*What to work on*
**A)** In the article on breathing easier with asthma or COPD, what share of Canadians 80 and older are living with COPD?
**B)** Write out the passage of the asthma and COPD article between "7 ways to breathe" and "men and women.", inclusive.

*Document segment*
•••
7 ways to breathe easier with asthma or COPD

Over 3 million Canadians are affected by chronic respiratory diseases such as asthma and chronic obstructive pulmonary disease (COPD), according to Statistics Canada. Chronic respiratory diseases are more common among seniors and about 25% of Canadians 80 and older are living with COPD, which includes chronic bronchitis and emphysema, says the Public Health Agency of Canada (PHAC). While COPD was once more prevalent among men, the rates are now very similar for men and women.

Although asthma rates are highest in children and adults under 35, and then decline until age 65, more people start developing asthma after 65, and over 10% of Canadians 80 and older have this chronic respiratory condition, according to PHAC.

Asthma more severe in seniors

The Canadian Medical Association Journal (CMAJ) reports that older adults may have more severe asthma and be more prone to asthma attacks. Asthma can be difficult to diagnose in older adults due to the misconception that it’s less common in seniors and because older patients may have other conditions that mask the classic asthma features, CMAJ says. Diagnostic tests for asthma including spirometry (a lung function test) are recommended for older adults with unexplained shortness of breath, wheeze or cough.

Managing COPD and asthma

Both COPD and asthma are chronic diseases. But there are many things you can do to stay as healthy as possible, improve breathing and manage these conditions. The CMAJ recommends:

1) Avoid second-hand smoke. If you smoke, get help quitting.
•••
Source records

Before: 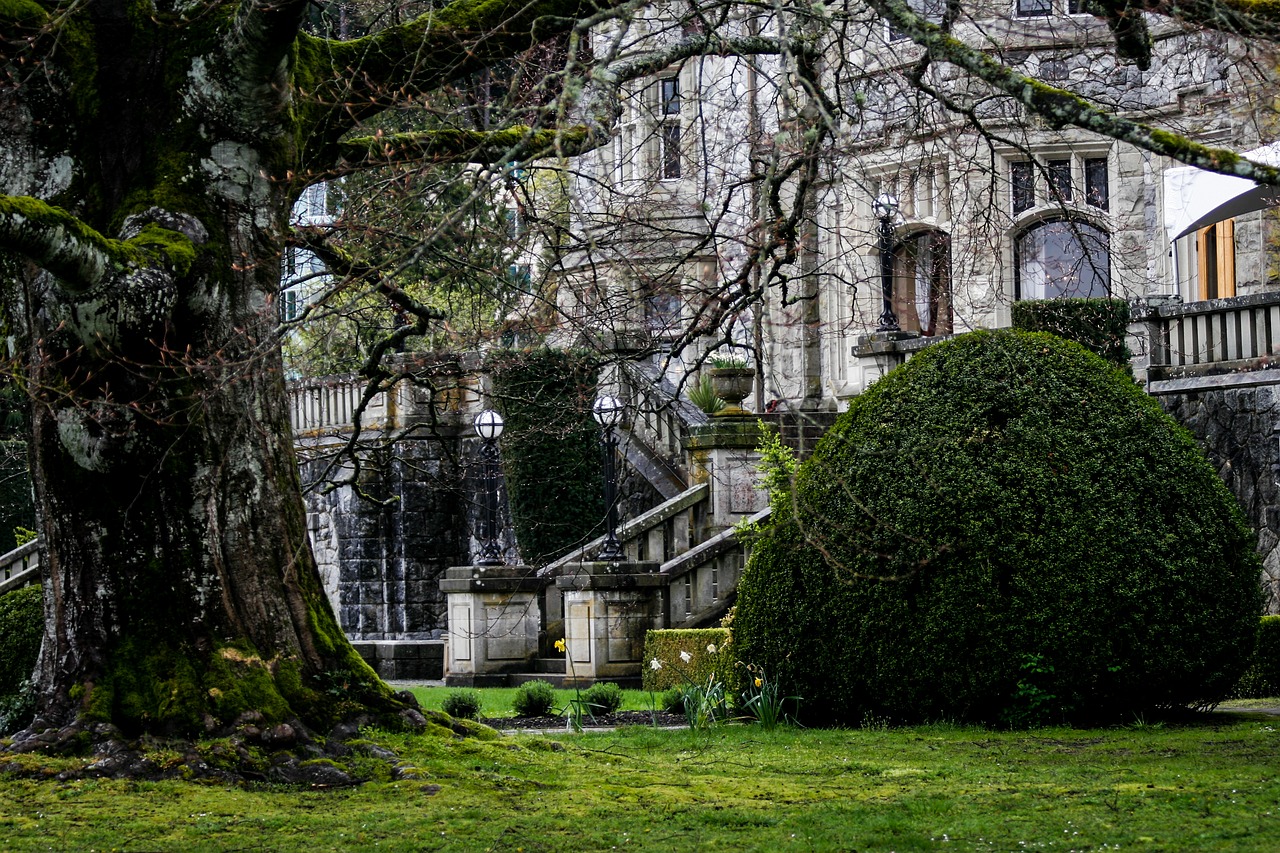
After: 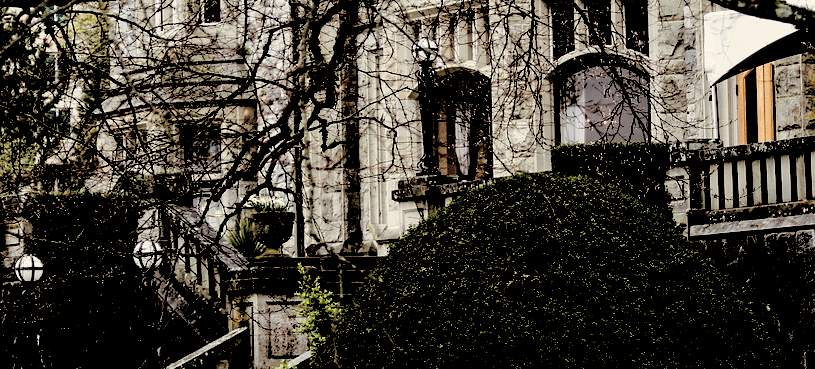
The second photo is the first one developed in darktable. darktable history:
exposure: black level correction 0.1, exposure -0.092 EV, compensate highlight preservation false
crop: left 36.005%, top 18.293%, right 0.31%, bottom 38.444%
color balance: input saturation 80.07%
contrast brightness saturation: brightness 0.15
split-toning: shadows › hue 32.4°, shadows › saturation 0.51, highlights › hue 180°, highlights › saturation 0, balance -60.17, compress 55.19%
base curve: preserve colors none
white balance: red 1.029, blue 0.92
•••
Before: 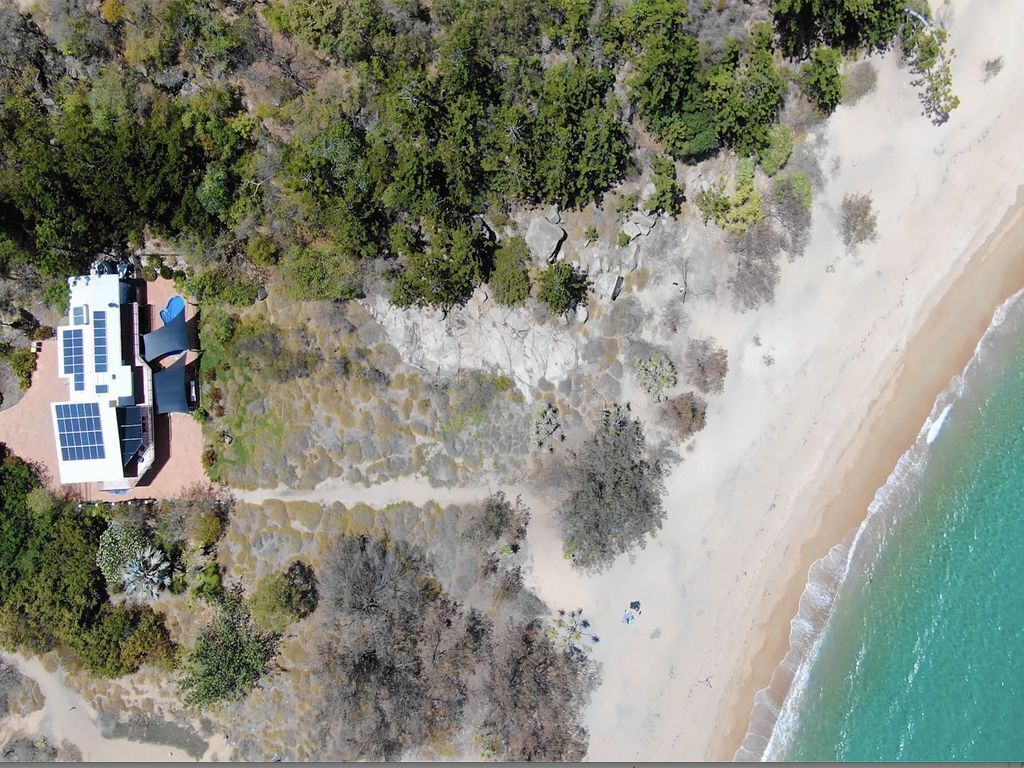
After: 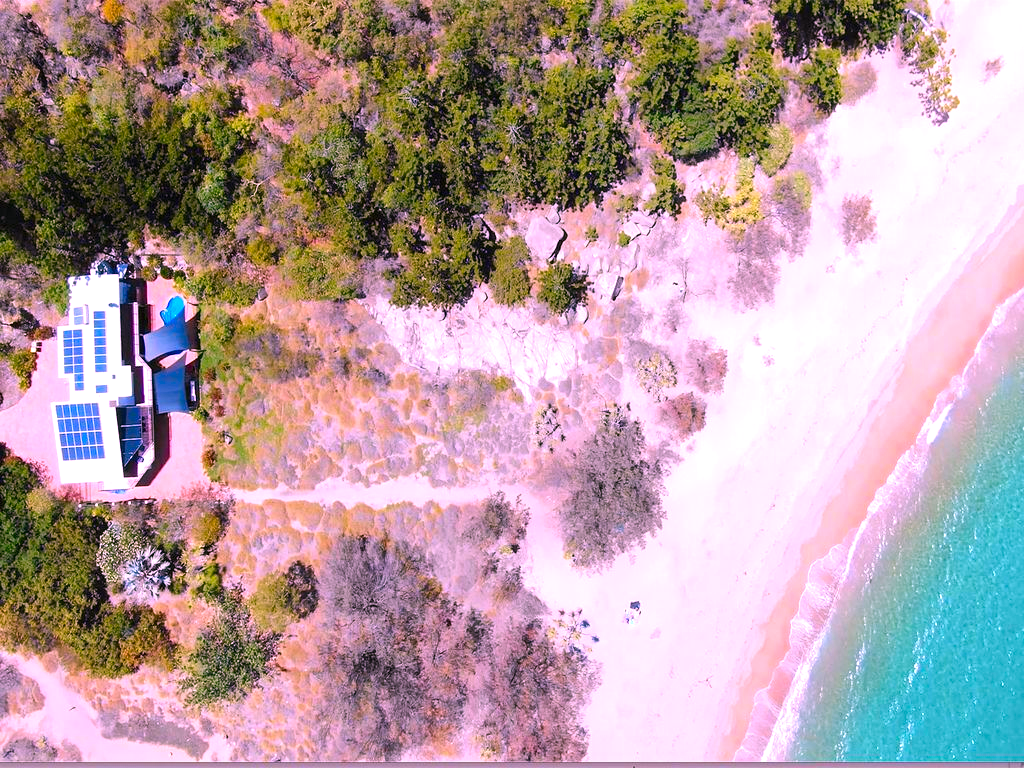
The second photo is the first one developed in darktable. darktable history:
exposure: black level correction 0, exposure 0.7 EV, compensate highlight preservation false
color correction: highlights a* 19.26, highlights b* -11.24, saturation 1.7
•••
*Expected results*
**A)** About 25%

**B)**
7 ways to breathe easier with asthma or COPD

Over 3 million Canadians are affected by chronic respiratory diseases such as asthma and chronic obstructive pulmonary disease (COPD), according to Statistics Canada. Chronic respiratory diseases are more common among seniors and about 25% of Canadians 80 and older are living with COPD, which includes chronic bronchitis and emphysema, says the Public Health Agency of Canada (PHAC). While COPD was once more prevalent among men, the rates are now very similar for men and women.